Papa Francesco, intervenendo a un incontro del Sinodo sui giovani, ha ricordato come al "seminare odio" seguano sempre delle tragedie

Il Papa insiste: "Basta seminare odio, il Mediterraneo è un cimitero "

Papa Francesco ha un pensiero costante: bisogna evitare che l'Europa, attraverso la diffusione di ideologie distorte, sprofondi di nuovo nel baratro.

Basterebbe tenere in considerazione le persone morte nel mar Mediterraneo: quello è un effetto, per niente metaforico, di un disegno che potrebbe essere riproposto nel Vecchio Continente. Per il papa Il Mare Nostrum è il più grande "cimitero" con cui la morale dell'Europa deve fare i conti. "Basta seminare odio", ha tuonato il pontefice argentino. Nel bel mezzo del Sinodo dei vescovi sui giovani, Bergoglio ha voluto dedicare una riflessione ai migranti, alla gestione dei fenomeni migratori e alle conseguenze catastrofiche di certa retorica.

Francesco, durante un incontro intergenerazionale, si è espresso mediante parole inequivocabili: "È importante - ha detto - che i giovani conoscano il tesoro negativo delle due guerre mondiali, conoscano quello che è successo qui in Europa. Serve per creare le coscienze". Quello che è già accaduto non deve ripetersi: "La guerra - ha continuato - ci insegna come cresce un populismo". Il riferimento è all'avvento di Hitler e del nazifascismo: "Pensiamo agli anni '30 in Germania. I giovani sappiano come cresce l'odio. Seminare odio è facile, non si può vivere seminando odio".

Ma esisterebbe pure una responsabilità storica della Chiesa cattolica e delle confessioni prostestanti: "Lo abbiamo fatto anche noi cristiani, come religione da tutte e due le parti: l'ho detto a Lund ai luterani. Seminare odio è facile. Non solo nella scena internazionale, anche nel quartiere c'è divisione. Seminare odio, anche con le chiacchiere. E' uccidere. Uccidere la fama altrui, uccidere la concordia, uccidere le competenze". "Domandiamoci - ha quindi chiesto il papa -: cosa faccio io?". Le due guerre mondiali hanno lasciato in dote all'umanità questo "tesoro negativo", divenuto essenziale ai fini della formazione della dimensione interiore di ogni uomo.
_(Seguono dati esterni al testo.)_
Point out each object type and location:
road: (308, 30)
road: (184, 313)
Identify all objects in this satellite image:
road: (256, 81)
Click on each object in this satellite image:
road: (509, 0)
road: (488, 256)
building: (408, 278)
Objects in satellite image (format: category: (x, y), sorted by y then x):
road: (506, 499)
Bergoglio, differentemente dalle giovani generazioni, ha avuto modo di misurarsi con gli strascichi dei conflitti: "Io ho imparato tante cose da mio nonno che ha fatto la Prima nel Piave - ci ha tenuto a raccontare -. Anche le canzoni un pò ironiche contro il re e la regina, i dolori della guerra. Cosa lascia una guerra - ha domandato l'ex arcivescovo di Buenos Aires a giovani e ad anziani - ? Milioni di morti della grande strage. Poi è venuta la seconda e questa l'ho conosciuta a Buenos Aires con tanti immigrati arrivati: italiani, polacchi, tedeschi. Sentendo loro, capii cosa era una guerra che da noi non si conosceva". Hitler aveva garantito che la Germania si sarebbe sviluppata. L'esito tragico di quella fase storica è noto a tutti. Ecco perché, per la visione di papa Francesco, è necessario che i giovani divengano sempre più consapevoli dei meccanismi tramite cui il populismo prende forma.
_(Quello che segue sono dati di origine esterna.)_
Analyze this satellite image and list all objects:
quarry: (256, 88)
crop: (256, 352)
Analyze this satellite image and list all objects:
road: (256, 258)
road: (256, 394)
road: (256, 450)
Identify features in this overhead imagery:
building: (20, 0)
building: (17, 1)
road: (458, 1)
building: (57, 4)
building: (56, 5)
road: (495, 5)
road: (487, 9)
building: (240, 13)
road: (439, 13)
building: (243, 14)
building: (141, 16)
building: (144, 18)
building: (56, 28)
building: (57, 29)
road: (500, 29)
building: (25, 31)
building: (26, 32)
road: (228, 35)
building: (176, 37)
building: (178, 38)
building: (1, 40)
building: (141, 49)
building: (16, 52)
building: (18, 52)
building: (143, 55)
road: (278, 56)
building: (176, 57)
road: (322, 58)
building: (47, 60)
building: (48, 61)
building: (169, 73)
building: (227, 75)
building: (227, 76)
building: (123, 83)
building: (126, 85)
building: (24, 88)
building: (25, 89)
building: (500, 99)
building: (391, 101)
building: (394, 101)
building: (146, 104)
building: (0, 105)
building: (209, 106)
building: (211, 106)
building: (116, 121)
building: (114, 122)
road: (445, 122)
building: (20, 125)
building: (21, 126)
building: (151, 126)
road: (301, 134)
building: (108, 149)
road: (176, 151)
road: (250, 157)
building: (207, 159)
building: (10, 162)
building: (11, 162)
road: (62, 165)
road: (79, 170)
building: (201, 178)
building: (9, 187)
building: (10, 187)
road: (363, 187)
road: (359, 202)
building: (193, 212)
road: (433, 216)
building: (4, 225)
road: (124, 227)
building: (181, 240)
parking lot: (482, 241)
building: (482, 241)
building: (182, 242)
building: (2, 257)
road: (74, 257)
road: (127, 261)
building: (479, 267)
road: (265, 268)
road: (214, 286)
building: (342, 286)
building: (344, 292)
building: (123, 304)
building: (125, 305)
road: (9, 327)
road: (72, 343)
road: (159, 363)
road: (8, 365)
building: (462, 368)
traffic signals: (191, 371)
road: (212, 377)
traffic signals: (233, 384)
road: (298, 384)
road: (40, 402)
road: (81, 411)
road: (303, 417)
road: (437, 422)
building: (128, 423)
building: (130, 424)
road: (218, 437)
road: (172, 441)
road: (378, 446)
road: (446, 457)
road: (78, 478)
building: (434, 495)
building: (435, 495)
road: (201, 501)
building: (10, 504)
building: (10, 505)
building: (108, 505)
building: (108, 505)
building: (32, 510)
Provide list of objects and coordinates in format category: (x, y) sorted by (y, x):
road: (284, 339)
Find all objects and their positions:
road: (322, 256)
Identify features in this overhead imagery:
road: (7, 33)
Il pontefice argentino ha specificato di non rivolgersi alla politica, ma all'umanità: "Dobbiamo accettare - ha scandito - questa sofferenza (quella procurata dalle morti in Mediterraneo, ndr) e dire andiamo avanti, si soffre dappertutto. No! C'è la terza guerra mondiale a pezzi, l'odio tra le culture per poter odiare meglio. Ma è la strada del suicidio. Credo di non esagerare". "Io - ha insistito - sono figlio di migranti andati in Argentina, tra i tanti ricevuti col cuore e la porta aperta".
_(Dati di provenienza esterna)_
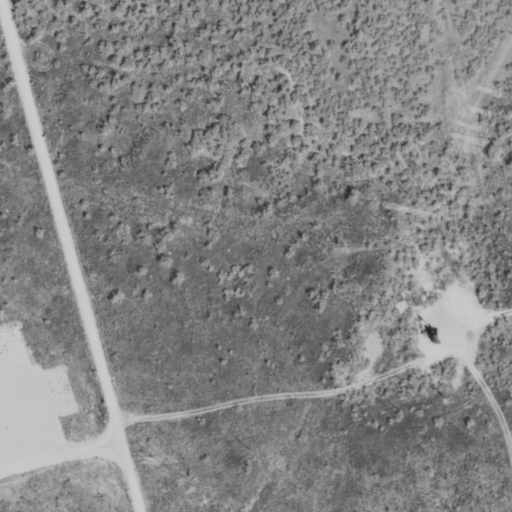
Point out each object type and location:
road: (72, 256)
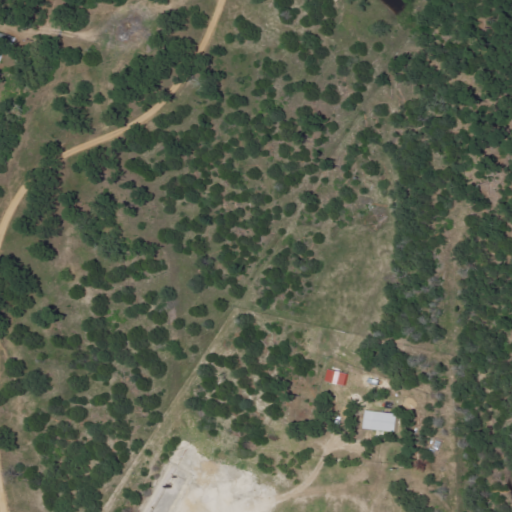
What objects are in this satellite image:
building: (340, 378)
road: (305, 414)
building: (385, 422)
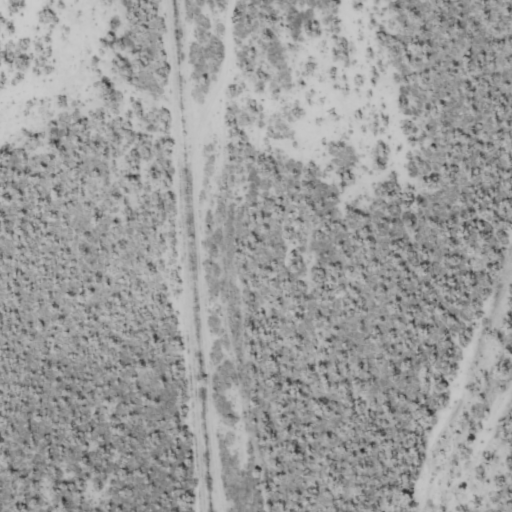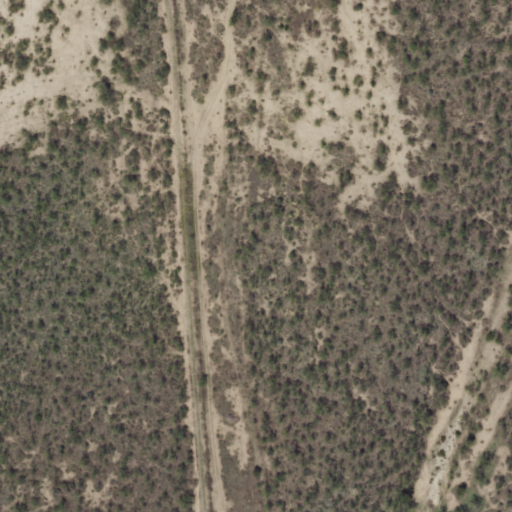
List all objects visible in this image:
road: (118, 108)
road: (238, 256)
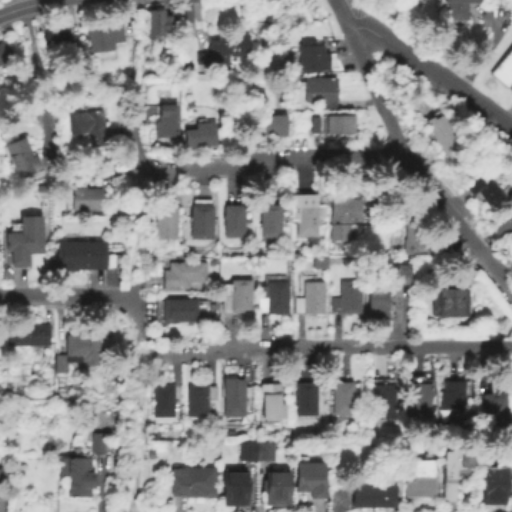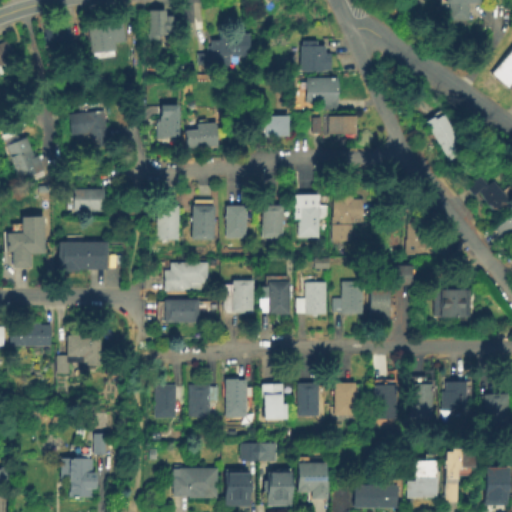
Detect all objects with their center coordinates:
building: (269, 0)
road: (26, 6)
building: (456, 9)
building: (457, 9)
road: (339, 13)
road: (194, 21)
building: (155, 25)
building: (158, 28)
building: (53, 34)
building: (102, 35)
building: (102, 36)
building: (56, 37)
road: (139, 37)
building: (221, 48)
building: (226, 50)
building: (3, 51)
building: (4, 54)
building: (310, 55)
building: (311, 58)
road: (432, 71)
building: (503, 72)
road: (39, 81)
building: (319, 91)
building: (320, 92)
building: (233, 117)
building: (164, 120)
building: (338, 123)
building: (87, 124)
building: (273, 124)
building: (311, 124)
building: (338, 125)
building: (165, 126)
building: (313, 126)
building: (89, 128)
building: (272, 128)
building: (198, 134)
building: (441, 135)
building: (199, 137)
building: (443, 138)
road: (137, 142)
building: (20, 158)
building: (21, 160)
road: (257, 161)
road: (412, 168)
road: (106, 181)
building: (485, 192)
building: (486, 197)
building: (84, 198)
building: (85, 201)
building: (250, 213)
building: (304, 213)
building: (341, 215)
building: (307, 216)
building: (342, 218)
building: (232, 220)
building: (268, 220)
building: (163, 221)
building: (199, 221)
building: (233, 222)
building: (200, 223)
building: (269, 223)
building: (164, 224)
building: (503, 225)
building: (414, 236)
road: (144, 238)
building: (23, 240)
building: (24, 242)
building: (79, 253)
building: (80, 257)
building: (511, 262)
building: (460, 263)
building: (398, 273)
building: (181, 275)
building: (402, 276)
building: (182, 277)
building: (234, 295)
building: (270, 296)
road: (65, 297)
building: (308, 297)
building: (345, 297)
building: (237, 298)
building: (273, 299)
building: (346, 300)
building: (309, 301)
building: (447, 301)
building: (377, 304)
building: (449, 305)
building: (177, 309)
building: (178, 312)
road: (131, 313)
building: (26, 334)
road: (143, 335)
building: (1, 336)
building: (26, 336)
building: (0, 337)
road: (134, 346)
road: (323, 348)
building: (76, 351)
building: (76, 354)
building: (452, 393)
building: (231, 396)
building: (304, 397)
building: (340, 397)
building: (416, 397)
building: (164, 398)
building: (197, 398)
building: (450, 398)
building: (233, 400)
building: (269, 400)
building: (197, 401)
building: (305, 401)
building: (342, 401)
building: (383, 404)
building: (164, 405)
building: (270, 405)
building: (418, 405)
building: (492, 408)
building: (494, 413)
road: (137, 439)
building: (95, 442)
building: (96, 445)
building: (253, 450)
building: (255, 453)
building: (451, 469)
building: (455, 472)
building: (1, 474)
building: (75, 475)
building: (75, 477)
building: (308, 478)
building: (3, 479)
building: (419, 479)
building: (190, 481)
building: (310, 481)
building: (422, 481)
building: (191, 484)
building: (490, 484)
building: (490, 484)
building: (511, 484)
building: (275, 487)
building: (233, 488)
building: (234, 491)
building: (276, 491)
building: (371, 494)
building: (373, 498)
Ma esistono dei limiti all'accoglienza? "E' vero - ha ammesso il vescovo di Roma, come aveva già dichiarato in altre circostanze - che si devono accogliere quanti se ne possono integrare, dando loro lavoro, casa, integrazione. Lo ha fatto la Svezia con argentini e uruguayani, lo hanno fatto Italia, Grecia, Spagna, Cipro. Ma è importante non seminare odio. Per questo all'Europa chiederei di guardare al nuovo cimitero che è il Mediterraneo".